The last mistake to avoid is assuming that dividends will grow indefinitely. This mistake is especially tempting for companies that already have a long history of dividend hikes, but it's a ubiquitous risk. Not all businesses that pay a dividend do so with the goal of raising their payout every year; as an example, consider that GSK issues dividends regularly, but the size of its payment fluctuates every quarter, and there's no trend of increasing it. So if you invested in the stock with the expectation of growth, you'd be left wanting.

To avoid making this mistake, you'll need to vet a company's financials to see first whether its dividend has a history of year-over-year expansion, and second whether it's consistently generating enough excess capital to continue returning it to investors in larger and larger quantities in the future. Looking at the pace of free cash flow (FCF) growth over time is a good starting point for your analysis, but don't stop there.

Pay attention to the payout ratio, which shows the proportion of a company's earnings that goes to dividend payments.
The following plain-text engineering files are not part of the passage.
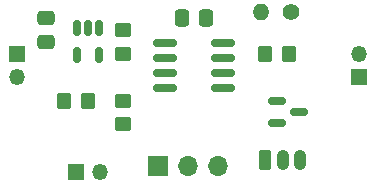
<source format=gbr>
%TF.GenerationSoftware,KiCad,Pcbnew,7.0.2*%
%TF.CreationDate,2023-05-18T15:11:27-04:00*%
%TF.ProjectId,smartpir,736d6172-7470-4697-922e-6b696361645f,rev?*%
%TF.SameCoordinates,Original*%
%TF.FileFunction,Soldermask,Top*%
%TF.FilePolarity,Negative*%
%FSLAX46Y46*%
G04 Gerber Fmt 4.6, Leading zero omitted, Abs format (unit mm)*
G04 Created by KiCad (PCBNEW 7.0.2) date 2023-05-18 15:11:27*
%MOMM*%
%LPD*%
G01*
G04 APERTURE LIST*
G04 Aperture macros list*
%AMRoundRect*
0 Rectangle with rounded corners*
0 $1 Rounding radius*
0 $2 $3 $4 $5 $6 $7 $8 $9 X,Y pos of 4 corners*
0 Add a 4 corners polygon primitive as box body*
4,1,4,$2,$3,$4,$5,$6,$7,$8,$9,$2,$3,0*
0 Add four circle primitives for the rounded corners*
1,1,$1+$1,$2,$3*
1,1,$1+$1,$4,$5*
1,1,$1+$1,$6,$7*
1,1,$1+$1,$8,$9*
0 Add four rect primitives between the rounded corners*
20,1,$1+$1,$2,$3,$4,$5,0*
20,1,$1+$1,$4,$5,$6,$7,0*
20,1,$1+$1,$6,$7,$8,$9,0*
20,1,$1+$1,$8,$9,$2,$3,0*%
G04 Aperture macros list end*
%ADD10O,1.400000X1.400000*%
%ADD11C,1.400000*%
%ADD12RoundRect,0.250000X0.475000X-0.337500X0.475000X0.337500X-0.475000X0.337500X-0.475000X-0.337500X0*%
%ADD13RoundRect,0.250000X-0.265000X-0.615000X0.265000X-0.615000X0.265000X0.615000X-0.265000X0.615000X0*%
%ADD14O,1.030000X1.730000*%
%ADD15R,1.350000X1.350000*%
%ADD16O,1.350000X1.350000*%
%ADD17RoundRect,0.250000X0.350000X0.450000X-0.350000X0.450000X-0.350000X-0.450000X0.350000X-0.450000X0*%
%ADD18RoundRect,0.150000X-0.825000X-0.150000X0.825000X-0.150000X0.825000X0.150000X-0.825000X0.150000X0*%
%ADD19RoundRect,0.150000X-0.150000X0.512500X-0.150000X-0.512500X0.150000X-0.512500X0.150000X0.512500X0*%
%ADD20RoundRect,0.250000X-0.450000X0.350000X-0.450000X-0.350000X0.450000X-0.350000X0.450000X0.350000X0*%
%ADD21RoundRect,0.250000X-0.350000X-0.450000X0.350000X-0.450000X0.350000X0.450000X-0.350000X0.450000X0*%
%ADD22RoundRect,0.150000X-0.587500X-0.150000X0.587500X-0.150000X0.587500X0.150000X-0.587500X0.150000X0*%
%ADD23RoundRect,0.250000X-0.337500X-0.475000X0.337500X-0.475000X0.337500X0.475000X-0.337500X0.475000X0*%
%ADD24R,1.700000X1.700000*%
%ADD25O,1.700000X1.700000*%
G04 APERTURE END LIST*
D10*
%TO.C,R3*%
X122680000Y-102500000D03*
D11*
X125220000Y-102500000D03*
%TD*%
D12*
%TO.C,C1*%
X104500000Y-102962500D03*
X104500000Y-105037500D03*
%TD*%
D13*
%TO.C,J5*%
X123000000Y-115000000D03*
D14*
X124500000Y-115000000D03*
X126000000Y-115000000D03*
%TD*%
D15*
%TO.C,J1*%
X102000000Y-106000000D03*
D16*
X102000000Y-108000000D03*
%TD*%
D17*
%TO.C,R4*%
X125000000Y-106000000D03*
X123000000Y-106000000D03*
%TD*%
D18*
%TO.C,U1*%
X114525000Y-105095000D03*
X114525000Y-106365000D03*
X114525000Y-107635000D03*
X114525000Y-108905000D03*
X119475000Y-108905000D03*
X119475000Y-107635000D03*
X119475000Y-106365000D03*
X119475000Y-105095000D03*
%TD*%
D19*
%TO.C,U2*%
X108950000Y-103862500D03*
X108000000Y-103862500D03*
X107050000Y-103862500D03*
X107050000Y-106137500D03*
X108950000Y-106137500D03*
%TD*%
D20*
%TO.C,R2*%
X111000000Y-110000000D03*
X111000000Y-112000000D03*
%TD*%
D21*
%TO.C,R1*%
X106000000Y-110000000D03*
X108000000Y-110000000D03*
%TD*%
D22*
%TO.C,Q1*%
X124000000Y-110000000D03*
X124000000Y-111900000D03*
X125875000Y-110950000D03*
%TD*%
D15*
%TO.C,J4*%
X107000000Y-116000000D03*
D16*
X109000000Y-116000000D03*
%TD*%
D15*
%TO.C,J3*%
X131000000Y-108000000D03*
D16*
X131000000Y-106000000D03*
%TD*%
D20*
%TO.C,R5*%
X111000000Y-104000000D03*
X111000000Y-106000000D03*
%TD*%
D23*
%TO.C,C2*%
X115962500Y-103000000D03*
X118037500Y-103000000D03*
%TD*%
D24*
%TO.C,J2*%
X113975000Y-115500000D03*
D25*
X116515000Y-115500000D03*
X119055000Y-115500000D03*
%TD*%
M02*

</source>
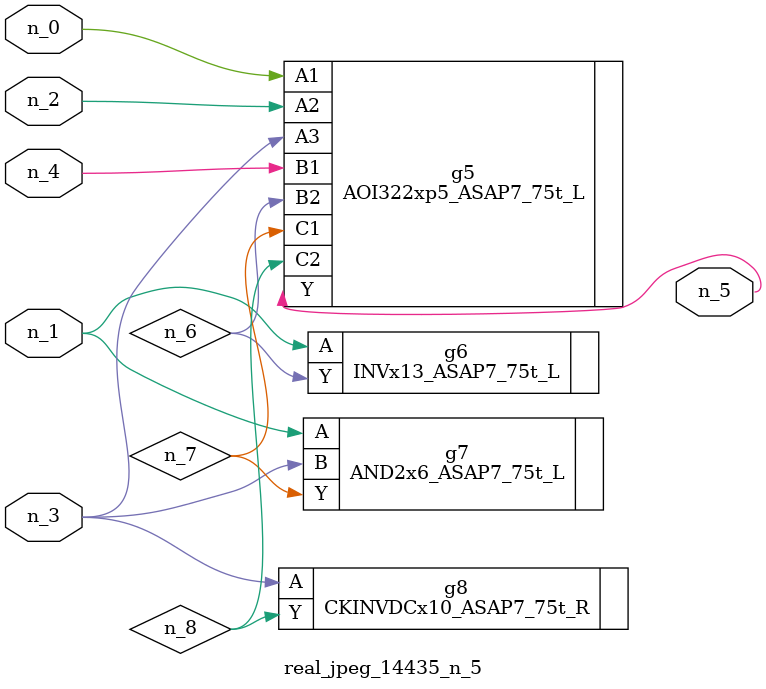
<source format=v>
module real_jpeg_14435_n_5 (n_4, n_0, n_1, n_2, n_3, n_5);

input n_4;
input n_0;
input n_1;
input n_2;
input n_3;

output n_5;

wire n_8;
wire n_6;
wire n_7;

AOI322xp5_ASAP7_75t_L g5 ( 
.A1(n_0),
.A2(n_2),
.A3(n_3),
.B1(n_4),
.B2(n_6),
.C1(n_7),
.C2(n_8),
.Y(n_5)
);

INVx13_ASAP7_75t_L g6 ( 
.A(n_1),
.Y(n_6)
);

AND2x6_ASAP7_75t_L g7 ( 
.A(n_1),
.B(n_3),
.Y(n_7)
);

CKINVDCx10_ASAP7_75t_R g8 ( 
.A(n_3),
.Y(n_8)
);


endmodule
</source>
Low payout ratios mean that the business has plenty of money to spend on boosting shareholder returns as well as reinvestment and other purposes. In contrast, payout ratios over 100% are less likely to be sustainable because they mean that it takes more than the total of the company's annual earnings to maintain the dividend.

If you want a shortcut, confine your passive income investing to the Dividend Kings, all of which are stable businesses that have opted to hike their payout for at least 50 years consecutively.